◆ Task to complete ◆
Copy out the entries below with each "common name" changed to "vernacular name" and every other line left as it is.

━━ Dataset extract

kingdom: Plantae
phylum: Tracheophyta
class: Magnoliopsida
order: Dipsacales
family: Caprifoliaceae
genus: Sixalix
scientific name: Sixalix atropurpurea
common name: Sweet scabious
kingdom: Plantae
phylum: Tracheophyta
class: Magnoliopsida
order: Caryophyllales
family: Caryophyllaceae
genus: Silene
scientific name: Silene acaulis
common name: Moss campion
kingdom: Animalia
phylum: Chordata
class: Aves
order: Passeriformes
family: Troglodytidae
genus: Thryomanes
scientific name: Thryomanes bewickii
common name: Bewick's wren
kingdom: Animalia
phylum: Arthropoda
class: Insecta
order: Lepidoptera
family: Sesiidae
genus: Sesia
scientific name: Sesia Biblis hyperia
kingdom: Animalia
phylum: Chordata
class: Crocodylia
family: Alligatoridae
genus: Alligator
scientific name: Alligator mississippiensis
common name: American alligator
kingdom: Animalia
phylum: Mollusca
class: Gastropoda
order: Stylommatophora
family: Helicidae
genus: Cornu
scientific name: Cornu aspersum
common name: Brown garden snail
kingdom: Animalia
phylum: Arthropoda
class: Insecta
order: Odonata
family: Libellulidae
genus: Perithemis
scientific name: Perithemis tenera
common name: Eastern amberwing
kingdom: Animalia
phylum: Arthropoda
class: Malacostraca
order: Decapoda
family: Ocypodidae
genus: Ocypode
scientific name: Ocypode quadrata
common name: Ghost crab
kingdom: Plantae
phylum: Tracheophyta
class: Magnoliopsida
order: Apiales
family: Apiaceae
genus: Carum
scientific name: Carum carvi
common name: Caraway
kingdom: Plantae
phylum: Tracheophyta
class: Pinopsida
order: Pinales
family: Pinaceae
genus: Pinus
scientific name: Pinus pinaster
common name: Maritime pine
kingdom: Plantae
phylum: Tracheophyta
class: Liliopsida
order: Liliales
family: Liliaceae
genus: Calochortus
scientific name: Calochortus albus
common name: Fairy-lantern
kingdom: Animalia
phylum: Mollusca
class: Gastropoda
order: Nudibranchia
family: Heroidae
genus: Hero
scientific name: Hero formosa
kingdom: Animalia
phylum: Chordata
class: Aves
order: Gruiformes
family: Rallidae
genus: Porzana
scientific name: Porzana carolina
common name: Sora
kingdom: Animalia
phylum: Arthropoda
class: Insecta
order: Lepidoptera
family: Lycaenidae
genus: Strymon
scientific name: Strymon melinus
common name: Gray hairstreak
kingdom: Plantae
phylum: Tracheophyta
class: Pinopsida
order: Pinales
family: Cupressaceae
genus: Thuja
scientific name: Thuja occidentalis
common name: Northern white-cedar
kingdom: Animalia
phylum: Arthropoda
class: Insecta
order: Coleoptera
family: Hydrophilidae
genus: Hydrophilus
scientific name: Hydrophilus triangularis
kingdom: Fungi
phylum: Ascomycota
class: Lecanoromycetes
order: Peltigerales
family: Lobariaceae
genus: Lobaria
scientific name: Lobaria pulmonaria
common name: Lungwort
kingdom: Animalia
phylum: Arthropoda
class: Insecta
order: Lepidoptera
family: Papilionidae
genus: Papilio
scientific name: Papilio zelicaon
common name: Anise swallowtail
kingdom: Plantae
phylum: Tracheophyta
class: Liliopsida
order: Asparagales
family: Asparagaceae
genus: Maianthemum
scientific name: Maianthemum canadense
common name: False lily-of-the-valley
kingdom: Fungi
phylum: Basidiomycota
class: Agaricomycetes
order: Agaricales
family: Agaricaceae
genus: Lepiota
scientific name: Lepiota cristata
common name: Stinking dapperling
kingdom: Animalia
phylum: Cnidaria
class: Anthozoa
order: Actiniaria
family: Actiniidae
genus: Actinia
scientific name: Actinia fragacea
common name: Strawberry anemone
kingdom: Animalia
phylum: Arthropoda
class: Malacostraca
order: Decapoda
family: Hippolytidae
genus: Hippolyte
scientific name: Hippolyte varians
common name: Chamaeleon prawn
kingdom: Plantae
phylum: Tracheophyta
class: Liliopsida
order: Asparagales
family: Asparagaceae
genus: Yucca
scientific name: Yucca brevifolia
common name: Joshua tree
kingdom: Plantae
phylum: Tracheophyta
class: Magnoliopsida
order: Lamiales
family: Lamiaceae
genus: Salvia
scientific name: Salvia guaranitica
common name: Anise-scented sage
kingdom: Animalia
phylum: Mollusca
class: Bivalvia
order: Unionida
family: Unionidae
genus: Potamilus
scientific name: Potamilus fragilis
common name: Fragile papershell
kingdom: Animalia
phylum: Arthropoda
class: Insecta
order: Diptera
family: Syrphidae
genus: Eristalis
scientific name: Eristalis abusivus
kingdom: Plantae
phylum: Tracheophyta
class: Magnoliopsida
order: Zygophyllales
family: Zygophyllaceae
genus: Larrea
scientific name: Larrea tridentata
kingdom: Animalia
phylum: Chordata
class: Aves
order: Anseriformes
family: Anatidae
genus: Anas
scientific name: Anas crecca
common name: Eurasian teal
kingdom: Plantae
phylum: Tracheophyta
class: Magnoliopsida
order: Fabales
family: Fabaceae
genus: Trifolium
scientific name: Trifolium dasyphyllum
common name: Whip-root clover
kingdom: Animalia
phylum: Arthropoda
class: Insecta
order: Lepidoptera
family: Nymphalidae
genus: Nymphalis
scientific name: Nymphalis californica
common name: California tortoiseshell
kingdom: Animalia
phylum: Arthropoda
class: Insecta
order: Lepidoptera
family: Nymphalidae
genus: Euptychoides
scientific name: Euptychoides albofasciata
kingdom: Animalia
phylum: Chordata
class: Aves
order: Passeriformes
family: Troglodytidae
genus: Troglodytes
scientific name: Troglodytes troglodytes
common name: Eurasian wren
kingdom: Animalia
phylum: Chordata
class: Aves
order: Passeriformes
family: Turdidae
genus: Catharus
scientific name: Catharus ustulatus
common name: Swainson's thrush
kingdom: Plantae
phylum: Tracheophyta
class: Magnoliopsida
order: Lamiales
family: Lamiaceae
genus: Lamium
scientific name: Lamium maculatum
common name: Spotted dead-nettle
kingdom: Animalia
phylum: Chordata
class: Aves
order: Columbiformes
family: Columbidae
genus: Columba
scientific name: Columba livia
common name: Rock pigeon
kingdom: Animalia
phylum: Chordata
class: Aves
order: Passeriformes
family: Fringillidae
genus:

━━━━

◆ Written solution ◆
kingdom: Plantae
phylum: Tracheophyta
class: Magnoliopsida
order: Dipsacales
family: Caprifoliaceae
genus: Sixalix
scientific name: Sixalix atropurpurea
vernacular name: Sweet scabious
kingdom: Plantae
phylum: Tracheophyta
class: Magnoliopsida
order: Caryophyllales
family: Caryophyllaceae
genus: Silene
scientific name: Silene acaulis
vernacular name: Moss campion
kingdom: Animalia
phylum: Chordata
class: Aves
order: Passeriformes
family: Troglodytidae
genus: Thryomanes
scientific name: Thryomanes bewickii
vernacular name: Bewick's wren
kingdom: Animalia
phylum: Arthropoda
class: Insecta
order: Lepidoptera
family: Sesiidae
genus: Sesia
scientific name: Sesia Biblis hyperia
kingdom: Animalia
phylum: Chordata
class: Crocodylia
family: Alligatoridae
genus: Alligator
scientific name: Alligator mississippiensis
vernacular name: American alligator
kingdom: Animalia
phylum: Mollusca
class: Gastropoda
order: Stylommatophora
family: Helicidae
genus: Cornu
scientific name: Cornu aspersum
vernacular name: Brown garden snail
kingdom: Animalia
phylum: Arthropoda
class: Insecta
order: Odonata
family: Libellulidae
genus: Perithemis
scientific name: Perithemis tenera
vernacular name: Eastern amberwing
kingdom: Animalia
phylum: Arthropoda
class: Malacostraca
order: Decapoda
family: Ocypodidae
genus: Ocypode
scientific name: Ocypode quadrata
vernacular name: Ghost crab
kingdom: Plantae
phylum: Tracheophyta
class: Magnoliopsida
order: Apiales
family: Apiaceae
genus: Carum
scientific name: Carum carvi
vernacular name: Caraway
kingdom: Plantae
phylum: Tracheophyta
class: Pinopsida
order: Pinales
family: Pinaceae
genus: Pinus
scientific name: Pinus pinaster
vernacular name: Maritime pine
kingdom: Plantae
phylum: Tracheophyta
class: Liliopsida
order: Liliales
family: Liliaceae
genus: Calochortus
scientific name: Calochortus albus
vernacular name: Fairy-lantern
kingdom: Animalia
phylum: Mollusca
class: Gastropoda
order: Nudibranchia
family: Heroidae
genus: Hero
scientific name: Hero formosa
kingdom: Animalia
phylum: Chordata
class: Aves
order: Gruiformes
family: Rallidae
genus: Porzana
scientific name: Porzana carolina
vernacular name: Sora
kingdom: Animalia
phylum: Arthropoda
class: Insecta
order: Lepidoptera
family: Lycaenidae
genus: Strymon
scientific name: Strymon melinus
vernacular name: Gray hairstreak
kingdom: Plantae
phylum: Tracheophyta
class: Pinopsida
order: Pinales
family: Cupressaceae
genus: Thuja
scientific name: Thuja occidentalis
vernacular name: Northern white-cedar
kingdom: Animalia
phylum: Arthropoda
class: Insecta
order: Coleoptera
family: Hydrophilidae
genus: Hydrophilus
scientific name: Hydrophilus triangularis
kingdom: Fungi
phylum: Ascomycota
class: Lecanoromycetes
order: Peltigerales
family: Lobariaceae
genus: Lobaria
scientific name: Lobaria pulmonaria
vernacular name: Lungwort
kingdom: Animalia
phylum: Arthropoda
class: Insecta
order: Lepidoptera
family: Papilionidae
genus: Papilio
scientific name: Papilio zelicaon
vernacular name: Anise swallowtail
kingdom: Plantae
phylum: Tracheophyta
class: Liliopsida
order: Asparagales
family: Asparagaceae
genus: Maianthemum
scientific name: Maianthemum canadense
vernacular name: False lily-of-the-valley
kingdom: Fungi
phylum: Basidiomycota
class: Agaricomycetes
order: Agaricales
family: Agaricaceae
genus: Lepiota
scientific name: Lepiota cristata
vernacular name: Stinking dapperling
kingdom: Animalia
phylum: Cnidaria
class: Anthozoa
order: Actiniaria
family: Actiniidae
genus: Actinia
scientific name: Actinia fragacea
vernacular name: Strawberry anemone
kingdom: Animalia
phylum: Arthropoda
class: Malacostraca
order: Decapoda
family: Hippolytidae
genus: Hippolyte
scientific name: Hippolyte varians
vernacular name: Chamaeleon prawn
kingdom: Plantae
phylum: Tracheophyta
class: Liliopsida
order: Asparagales
family: Asparagaceae
genus: Yucca
scientific name: Yucca brevifolia
vernacular name: Joshua tree
kingdom: Plantae
phylum: Tracheophyta
class: Magnoliopsida
order: Lamiales
family: Lamiaceae
genus: Salvia
scientific name: Salvia guaranitica
vernacular name: Anise-scented sage
kingdom: Animalia
phylum: Mollusca
class: Bivalvia
order: Unionida
family: Unionidae
genus: Potamilus
scientific name: Potamilus fragilis
vernacular name: Fragile papershell
kingdom: Animalia
phylum: Arthropoda
class: Insecta
order: Diptera
family: Syrphidae
genus: Eristalis
scientific name: Eristalis abusivus
kingdom: Plantae
phylum: Tracheophyta
class: Magnoliopsida
order: Zygophyllales
family: Zygophyllaceae
genus: Larrea
scientific name: Larrea tridentata
kingdom: Animalia
phylum: Chordata
class: Aves
order: Anseriformes
family: Anatidae
genus: Anas
scientific name: Anas crecca
vernacular name: Eurasian teal
kingdom: Plantae
phylum: Tracheophyta
class: Magnoliopsida
order: Fabales
family: Fabaceae
genus: Trifolium
scientific name: Trifolium dasyphyllum
vernacular name: Whip-root clover
kingdom: Animalia
phylum: Arthropoda
class: Insecta
order: Lepidoptera
family: Nymphalidae
genus: Nymphalis
scientific name: Nymphalis californica
vernacular name: California tortoiseshell
kingdom: Animalia
phylum: Arthropoda
class: Insecta
order: Lepidoptera
family: Nymphalidae
genus: Euptychoides
scientific name: Euptychoides albofasciata
kingdom: Animalia
phylum: Chordata
class: Aves
order: Passeriformes
family: Troglodytidae
genus: Troglodytes
scientific name: Troglodytes troglodytes
vernacular name: Eurasian wren
kingdom: Animalia
phylum: Chordata
class: Aves
order: Passeriformes
family: Turdidae
genus: Catharus
scientific name: Catharus ustulatus
vernacular name: Swainson's thrush
kingdom: Plantae
phylum: Tracheophyta
class: Magnoliopsida
order: Lamiales
family: Lamiaceae
genus: Lamium
scientific name: Lamium maculatum
vernacular name: Spotted dead-nettle
kingdom: Animalia
phylum: Chordata
class: Aves
order: Columbiformes
family: Columbidae
genus: Columba
scientific name: Columba livia
vernacular name: Rock pigeon
kingdom: Animalia
phylum: Chordata
class: Aves
order: Passeriformes
family: Fringillidae
genus:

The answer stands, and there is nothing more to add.